Container Closure Integrity Testing of Intravenous Bag

Container Closure Integrity is a parameter that tells weather the container is capable of maintaining a sterile barrier throughout its life-time. Intravenous (IV) bags are used to deliver medicinal fluids quickly in the body. Parenteral packages become very risky if they leak as the fluids, they intend to deliver directly in the blood stream of the unwell may result in microbial growth. Hence, sensitive and reliable CCI testing becomes a necessity.

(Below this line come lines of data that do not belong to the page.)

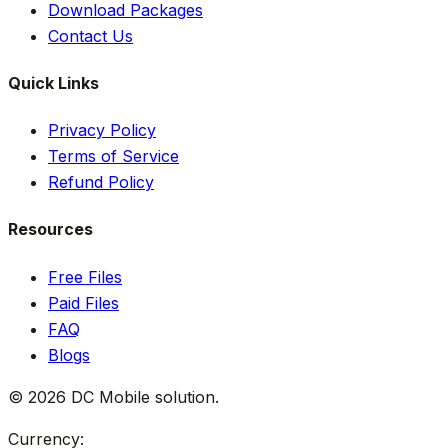
Download Packages
Contact Us
Quick Links
Privacy Policy
Terms of Service
Refund Policy
Resources
Free Files
Paid Files
FAQ
Blogs
©
2026
DC Mobile solution
.
Currency:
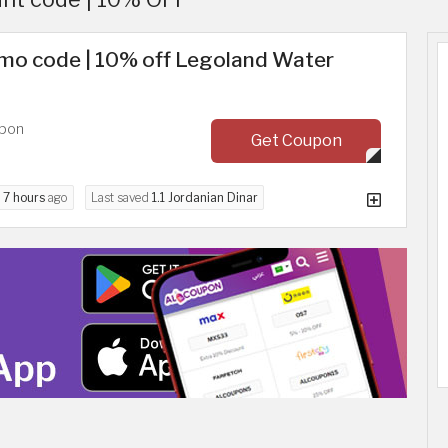
mo code | 10% off Legoland Water
upon
Get Coupon
d
7 hours
ago
Last saved
1.1 Jordanian Dinar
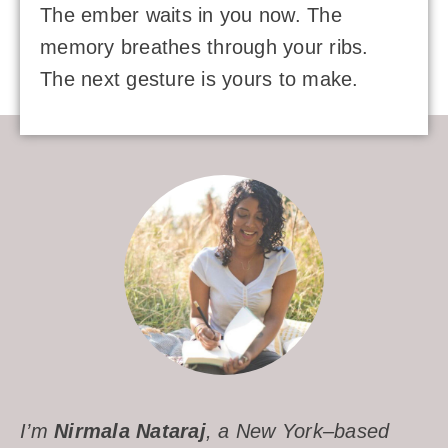
The ember waits in you now. The
memory breathes through your ribs.
The next gesture is yours to make.
I’m
Nirmala Nataraj
, a New York–based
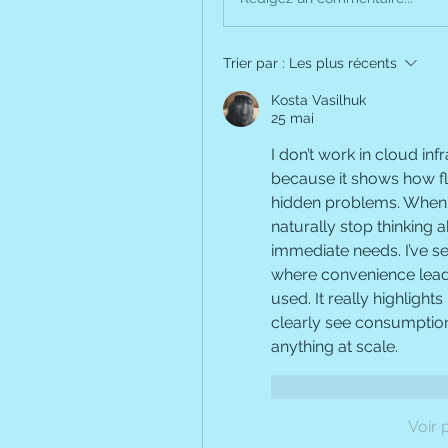
Trier par :
Les plus récents
Kosta Vasilhuk
25 mai
I don’t work in cloud infr
because it shows how fl
hidden problems. When r
naturally stop thinking 
immediate needs. I’ve see
where convenience leads 
used. It really highlights
clearly see consumption
anything at scale.
J'aime
Répondr
Voir 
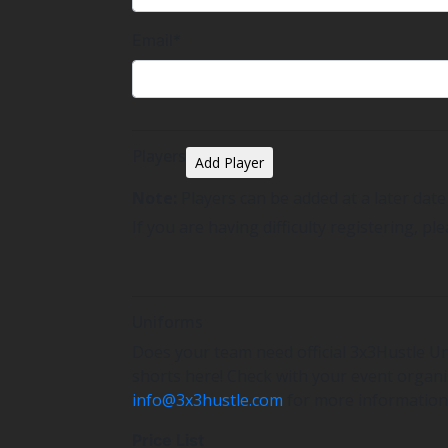
Email*
Players
Add Player
Note:
Players can be added at a later dat
If you are having difficulty registering, pl
Uniforms
Does your team need official 3x3Hustle Un
shorts here! Check with your event organis
info@3x3hustle.com
for more information
Price List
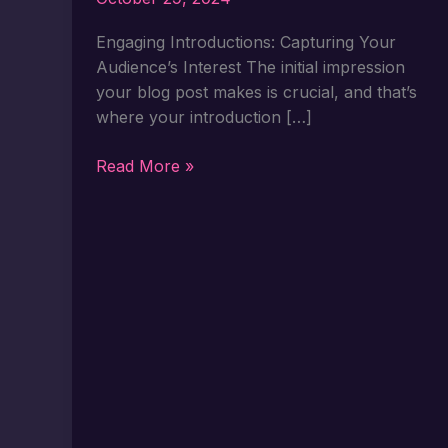
Engaging Introductions: Capturing Your
Audience’s Interest The initial impression
your blog post makes is crucial, and that’s
where your introduction […]
Crafting
Read More »
Captivating
Headlines:
Your
awesome
post
title
goes
here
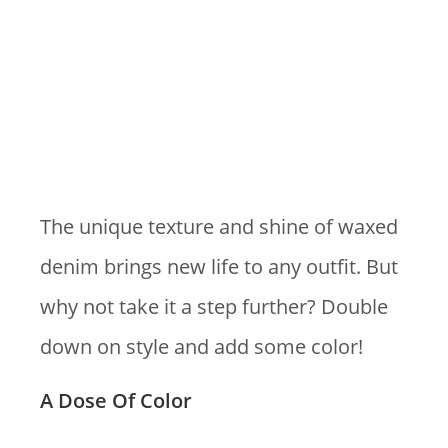
The unique texture and shine of waxed
denim brings new life to any outfit. But
why not take it a step further? Double
down on style and add some color!
A Dose Of Color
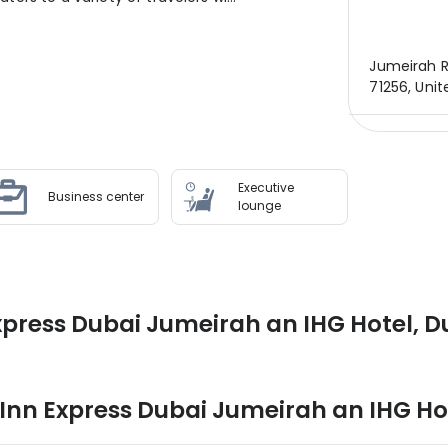
Jumeirah R
71256, Uni
Executive
Business center
lounge
xpress Dubai Jumeirah an IHG Hotel, D
 Inn Express Dubai Jumeirah an IHG Ho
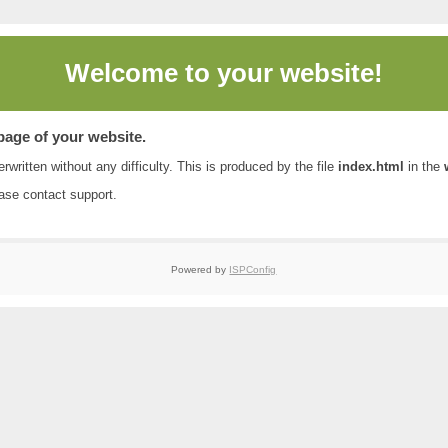
Welcome to
your website!
 page of your website.
rwritten without any difficulty. This is produced by the file
index.html
in the
ease contact
support
.
Powered by
ISPConfig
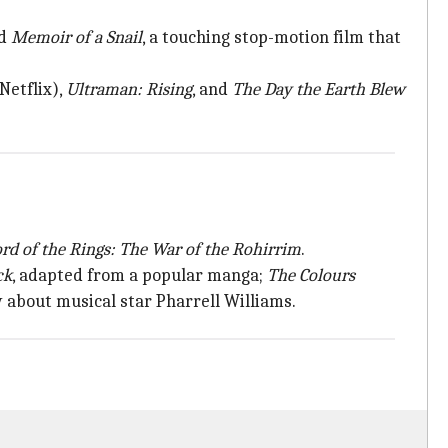
nd
Memoir of a Snail
, a touching stop-motion film that
etflix),
Ultraman: Rising
, and
The Day the Earth
Blew
rd of the
Rings: The War of the Rohirrim
.
ck
, adapted from a popular manga;
The Colours
 about musical star Pharrell Williams.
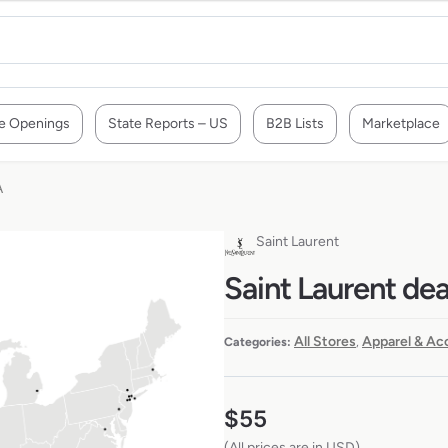
e Openings
State Reports – US
B2B Lists
Marketplace
A
Saint Laurent
Saint Laurent dea
All Stores
Apparel & Ac
Categories:
,
$
55
(All prices are in USD)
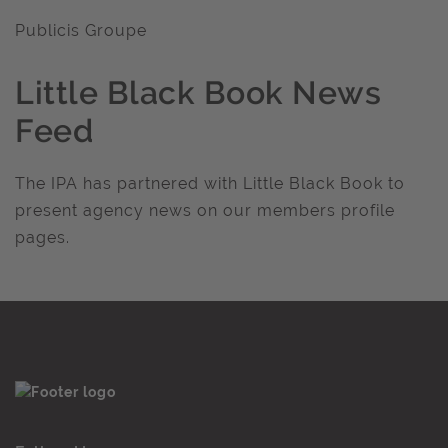
Publicis Groupe
Little Black Book News
Feed
The IPA has partnered with Little Black Book to
present agency news on our members profile
pages.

VERIPAC VACUUM DECAY TECHNOLOGY

The technology involved in the sensitive CCI testing of the IV bags is VeriPac vacuum decay technology. Vacuum Decay technology is one of ASTM Standards “Test Method for Nondestructive Detection of Leaks in Packages by Vacuum Decay Method” ( F2338-09 ). This technology is also a physical test method that is recommended by UPS 1207 and is an FDA consensus standard that can be used for CCI testing for high risk package applications. This technology gives fast, repeatable and reliable test results that provide quantitative and quality assurance.

VeriPac inspection method not only uses vacuum decay technology but also is able to evaluate the integrity of the packaging non-destructively. PTI’s VeriPac vacuum decay technology uses a differential pressure transducer leak test system to detect package leaks and invisible defects. The method is non-invasive, non-subjective and requires no sample preparation.